Bello heard that his shiny foot-high, 6-inch-wide contraption was recovered, and he was anxiously waiting to see the prized possession missing for nearly two days.
The star of the Ringling Bros. and Barnum & Bailey Circus was reunited with the bike, and met the man who found it, at Madison Square Garden where the circus was performing.
“Thank you so much,” Bello said to Ricky Robinson, who said he found the bike Friday night outside a restaurant in Manhattan’s West Side. Robinson didn’t know how the bike got there.
“Give me a hug. I need my bike. That is my bike. Thank you, buddy,” the clown said.

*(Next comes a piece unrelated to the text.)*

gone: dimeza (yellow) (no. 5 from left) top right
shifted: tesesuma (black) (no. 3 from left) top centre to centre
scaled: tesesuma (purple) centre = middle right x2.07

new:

In exchange for returning the bike, Robinson, 54, will receive a $1,000 reward, a new bicycle donated by Toys R Us, and free tickets to Knicks games and the circus show named for Bello, “Bellobration.”

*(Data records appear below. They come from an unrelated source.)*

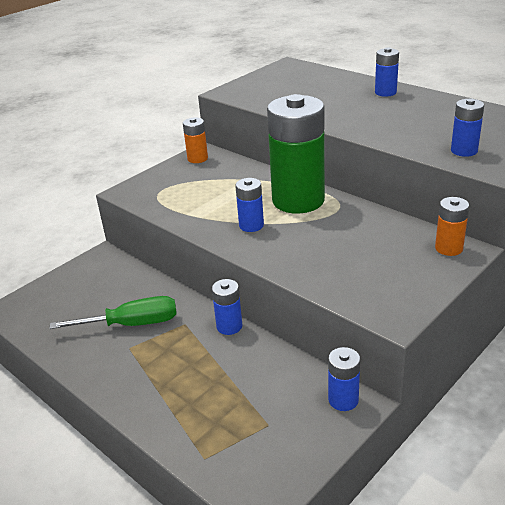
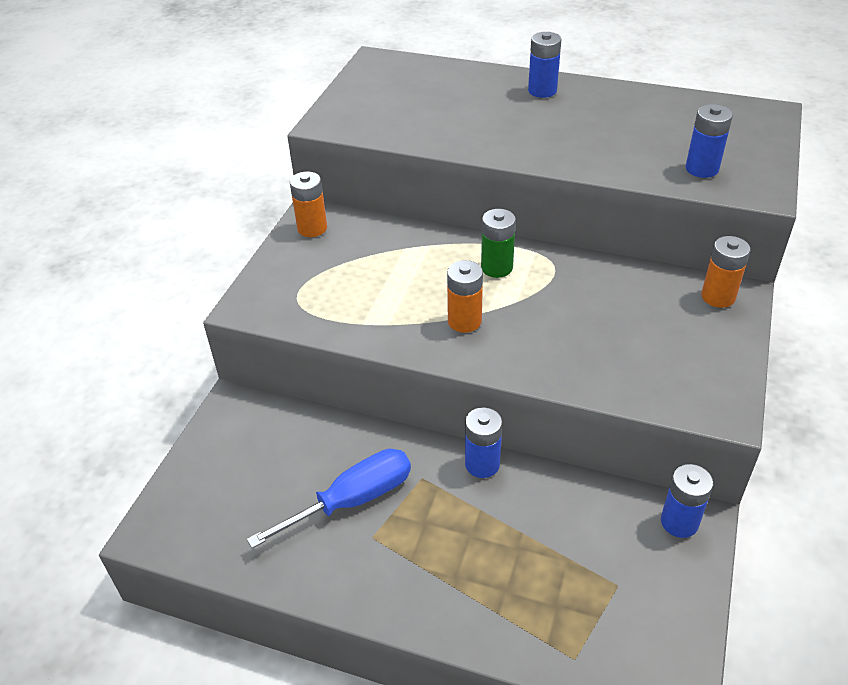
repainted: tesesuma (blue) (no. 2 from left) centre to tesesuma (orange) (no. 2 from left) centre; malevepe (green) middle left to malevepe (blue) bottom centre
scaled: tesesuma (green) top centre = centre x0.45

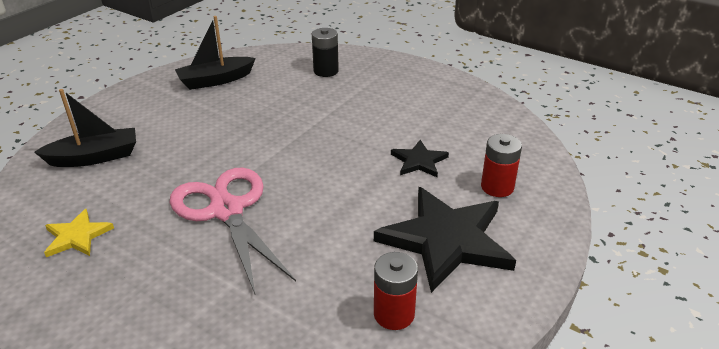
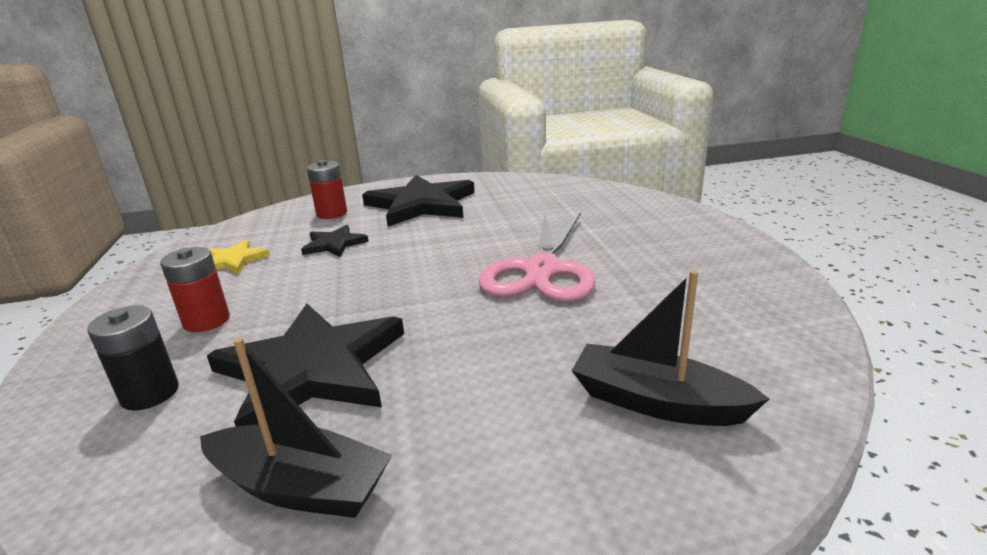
new: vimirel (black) (no. 1 from left) middle left
shifted: vimirel (yellow) bottom left to middle left; tesesuma (red) (no. 1 from left) bottom centre to middle left

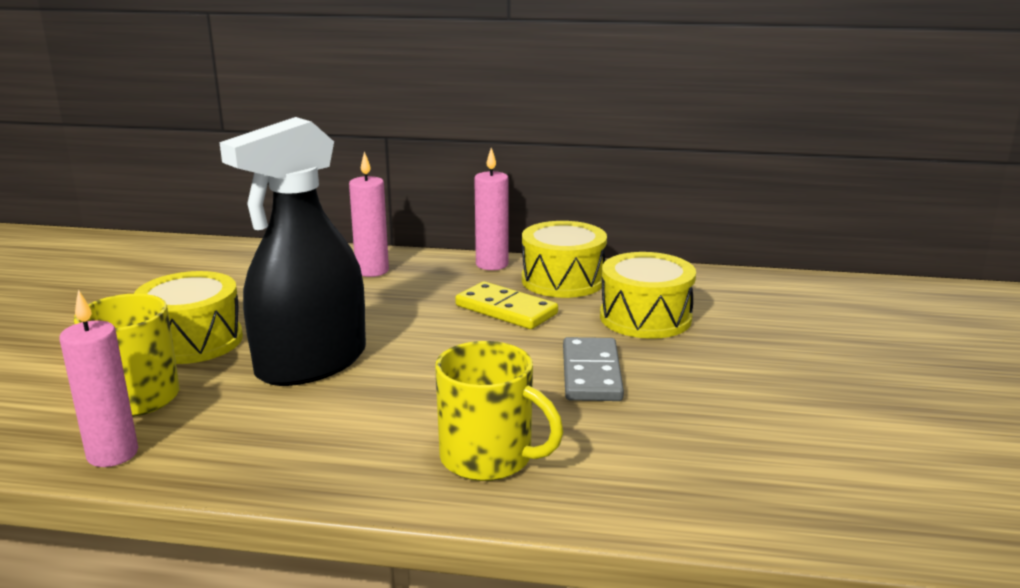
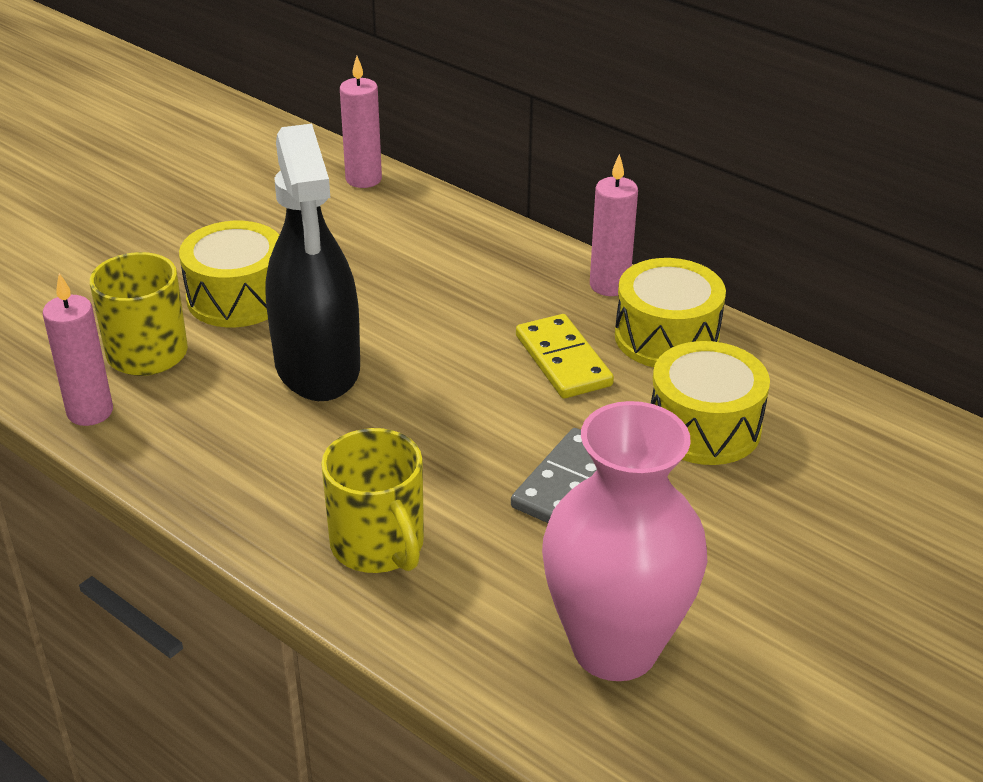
new: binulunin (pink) bottom centre
shifted: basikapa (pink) (no. 2 from left) centre to top centre
rotated: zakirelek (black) middle left = middle left 90 degrees counterclockwise

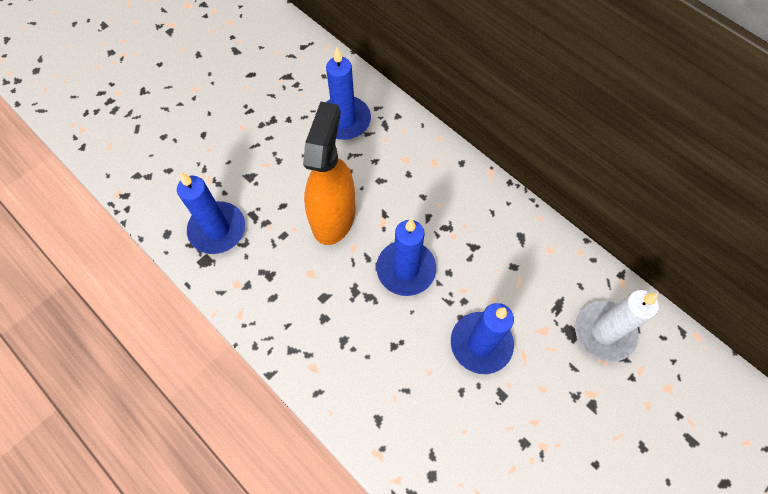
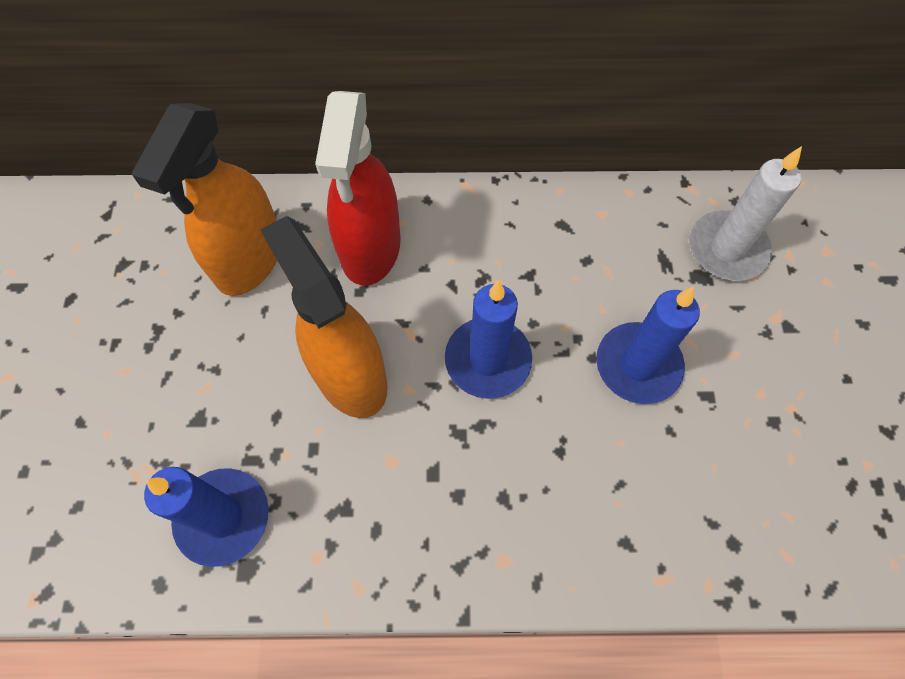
new: zakirelek (red) top centre
swapped: basikapa (blue) (no. 2 from left) top centre to zakirelek (orange) (no. 1 from left) top left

The ordeal began Friday when Bello, his bike in tow, and two other clowns went to a Grand Central Terminal shoe repair shop to have their big show shoes cleaned.
They were headed back to the circus when a camera crew showed up outside Grand Central. The three clowns put on an impromptu show, doing handstands on the hood of a yellow cab, and Bello hopped on his bike. He then rested it against another bike tied to a street sign.

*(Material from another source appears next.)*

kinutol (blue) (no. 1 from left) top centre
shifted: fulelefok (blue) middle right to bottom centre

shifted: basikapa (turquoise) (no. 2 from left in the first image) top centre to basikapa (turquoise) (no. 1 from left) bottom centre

On the way back to the Garden, he realized he’d forgotten his prop. He went back and tried to find it, but it had disappeared.
Bello, a seventh-generation circus performer, was “very upset.” The bike, built by a man in Mexico, has been in the family for dozens of years. It took him six months to learn how to ride it.
Without the bike, the man once named “America’s Best Clown” by Time magazine would had to adjust his show.
A toll-free line was created. A reward was offered. A news conference called. All for the lost bitty bike.
After reading about the lost bike and seeing a picture of it in the Daily News, Robinson showed up at Madison Square Garden Sunday morning with the bike.
“I didn’t know what it was,” said Robinson, a native of Bridgeport, Conn., also P.T. Barnum’s hometown. “I didn’t know how anybody rides it.”
For Monday’s show, Bello again will be retrieving the bike from his yellow suitcase as part of a love story in which he pulls out all the stops to impress a woman.
“I can’t tell you how happy I am to have it back,” he said. “I wonder how comfortable it would be as a pillow. I may have to sleep on the thing. I’m not letting it out of my sight.”